# Records for this exercise:
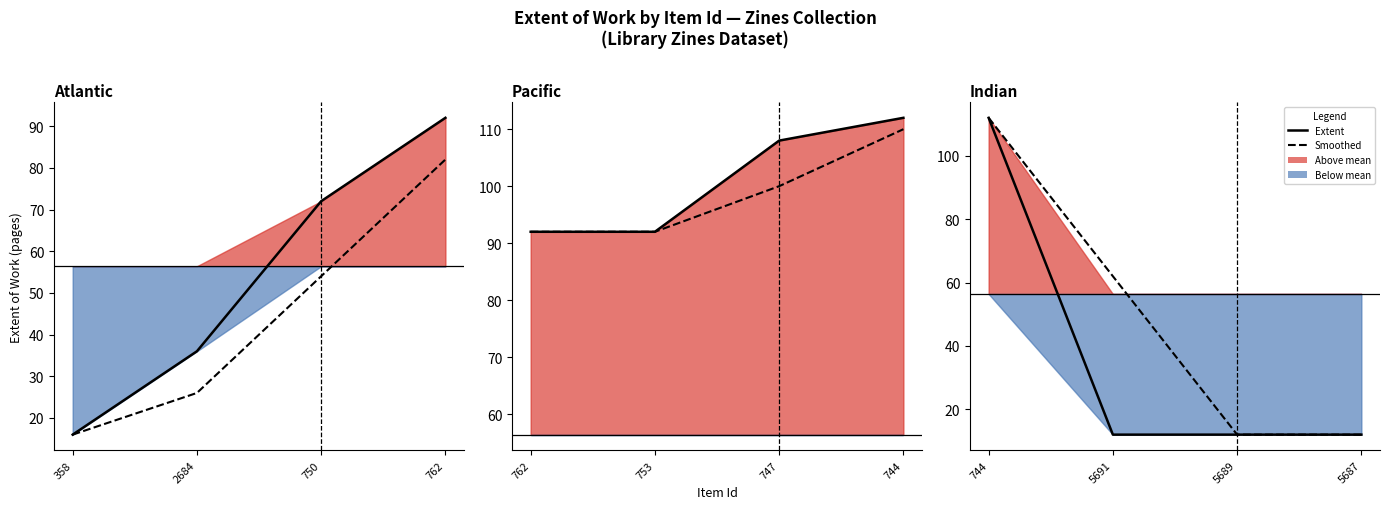

What is the value of the Smoothed point at the 1st from the left?

112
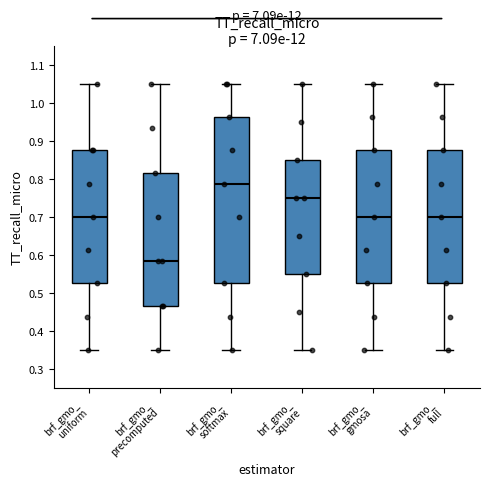

Reading left to right, read every box against the y-axis: the position of its median line, the range the box covers, and the ends of its whiskers. The values are not printed on the chart, so give them approximately, as read against the axis.

brf_gmo_ uniform: median 0.70, box 0.53 to 0.88, whiskers 0.35 to 1.05
brf_gmo_ precomputed: median 0.58, box 0.47 to 0.82, whiskers 0.35 to 1.05
brf_gmo_ softmax: median 0.79, box 0.53 to 0.96, whiskers 0.35 to 1.05
brf_gmo_ square: median 0.75, box 0.55 to 0.85, whiskers 0.35 to 1.05
brf_gmo_ gmosa: median 0.70, box 0.53 to 0.88, whiskers 0.35 to 1.05
brf_gmo_ full: median 0.70, box 0.53 to 0.88, whiskers 0.35 to 1.05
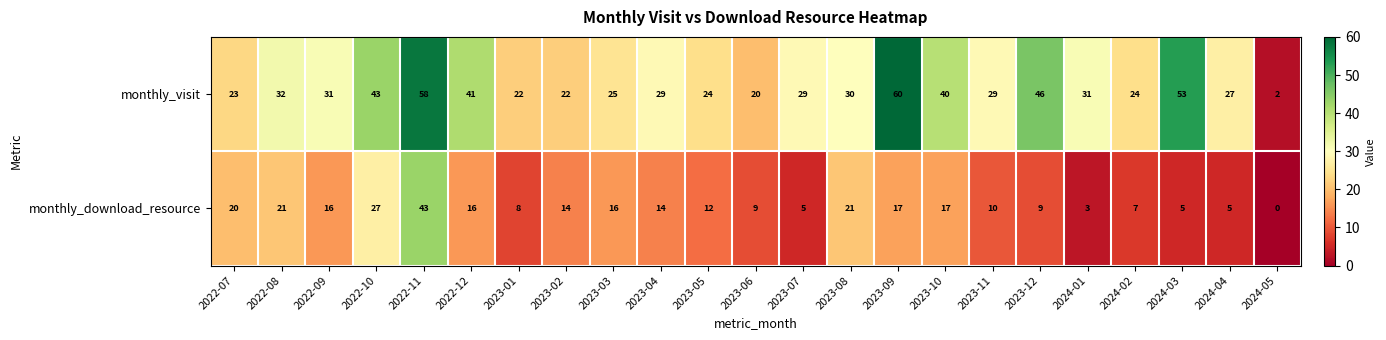

How many categories are shown in the chart?

23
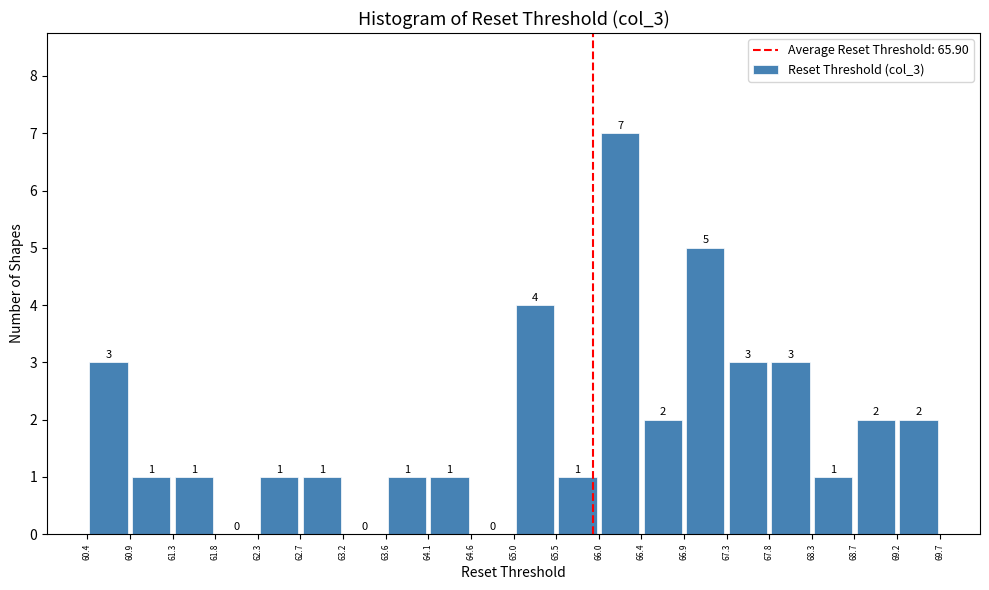

Over which range of the x-axis is the bar tallest?

66.0 to 66.4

# Exercise:
Copy out the text of every record above word for word, leaving out the pictures.

# Written response:
What is the value of the Smoothed point at the 1st from the left?

112

Reading left to right, read every box against the y-axis: the position of its median line, the range the box covers, and the ends of its whiskers. The values are not printed on the chart, so give them approximately, as read against the axis.

brf_gmo_ uniform: median 0.70, box 0.53 to 0.88, whiskers 0.35 to 1.05
brf_gmo_ precomputed: median 0.58, box 0.47 to 0.82, whiskers 0.35 to 1.05
brf_gmo_ softmax: median 0.79, box 0.53 to 0.96, whiskers 0.35 to 1.05
brf_gmo_ square: median 0.75, box 0.55 to 0.85, whiskers 0.35 to 1.05
brf_gmo_ gmosa: median 0.70, box 0.53 to 0.88, whiskers 0.35 to 1.05
brf_gmo_ full: median 0.70, box 0.53 to 0.88, whiskers 0.35 to 1.05

How many categories are shown in the chart?

23

Over which range of the x-axis is the bar tallest?

66.0 to 66.4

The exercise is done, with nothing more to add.